**挑战题 1:**
请列出这段捐琴记述中出现过姓名的全部人物。
**挑战题 2:**
根据这段捐琴记述,陈维斌从邵阳白田村起运的藏琴共有多少张?
**挑战题 3:**
从这段捐琴记述的最后一句之后接着往下写。

---- 所给文段

一九五一年春,怀抱唐琴「玉玲珑」北上探亲之际,陈维斌致函时任政务院副总理的郭沫若,附上《论古琴》手稿,申明捐献毕生珍藏之志。不出旬日,郭氏亲笔回函转交文化部文物局办理。文物局特派专员傅忠谟赴京拜会,问及捐献条件,陈维斌仅答:「但求焦桐遇知音。」半月后,故宫博物院王世襄前来鉴定。这床雷氏「玉玲珑」琴身布满小蛇腹断纹,音色金石铿然,更兼经杨伯修等名家递藏,王先生抚弦叹:「此乃唐琴断代标准器。」团城文物局遂正式复函称:留京唐琴可纳院藏,湘省余琴就近捐予长沙文管会为宜。

故宫博物院藏 唐 玉玲珑琴

返湘后,陈维斌亲赴邵阳白田村起运藏琴。共计有唐琴一张,宋琴两张,明琴四张,清琴五张共十二张。一九五一年三月,湖南省博物馆筹备处在百琴园故址挂牌时,他同步受聘文史研究馆员,那些随他穿越战火的焦桐,如今静置于湖南省博物馆古琴特藏。

--------
---- 所供数据

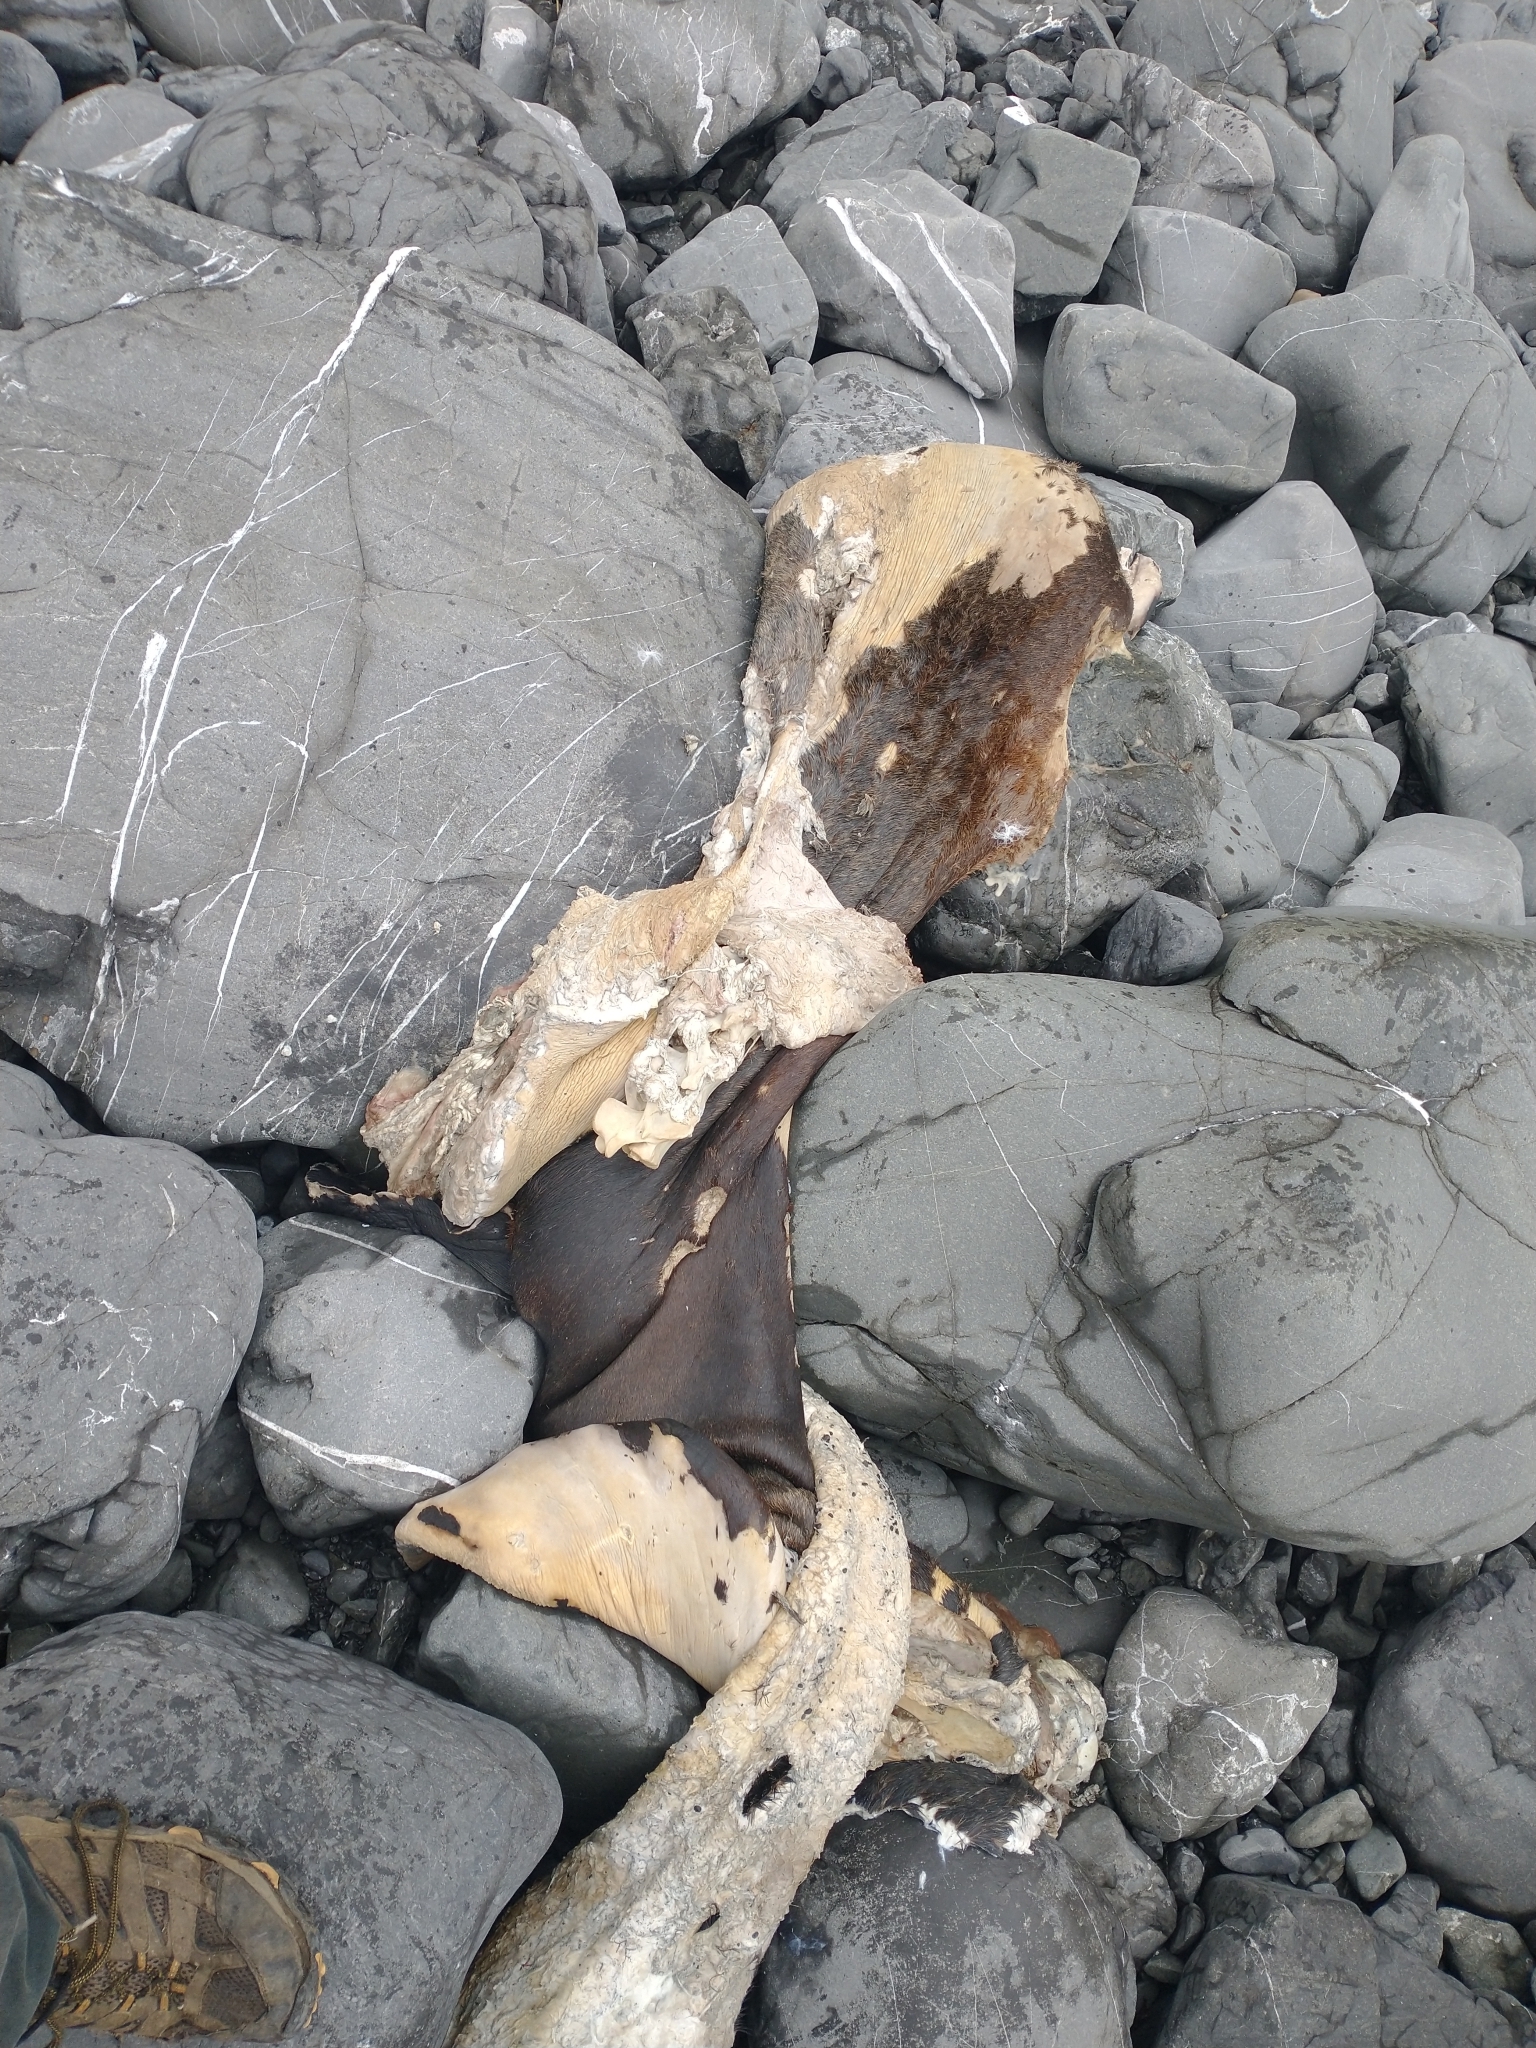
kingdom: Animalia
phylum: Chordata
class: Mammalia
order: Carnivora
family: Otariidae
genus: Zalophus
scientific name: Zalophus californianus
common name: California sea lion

--------

**结果 1:**
陈维斌、郭沫若、傅忠谟、王世襄、杨伯修

**结果 2:**
共十二张:唐琴一张,宋琴两张,明琴四张,清琴五张。

**结果 3:**
历史长河里,真正能留存于琴人手中的古琴终究寥寥。毁于战火的、流散民间的、捐赠公库的,各有其命运归宿。陈维斌晚年仅存两张琴:其一为日常弹奏之器,据其女回忆,制于北宋年间(公元九六零-一一二七年),琴身呈现梅花断纹,并刻有同治七年二月上旬江夏傅培梅所作五言律诗:「闲寻广陵春,摩挲怜于爪。流波满腹背,岁月不能考。抚弦一再弹,稷稷松风绕。青城山峩峩,江天水渺渺。仙乎如可招,独鹤唳云表。」此琴虽被清代鉴家标注「岁月不可考」,然音色清越洪亮,恰似松风穿林之声。另一张元琴赠予女儿陈刃余,琴腹内清晰刻有「至正五年(公元一三四五年)赤城朱致远制」字样。

Lot 2264

元末明初

朱致远 仲尼式古琴

通长:121cm;肩宽:18.5cm;尾宽:13cm

来源:

陈维斌先生旧藏。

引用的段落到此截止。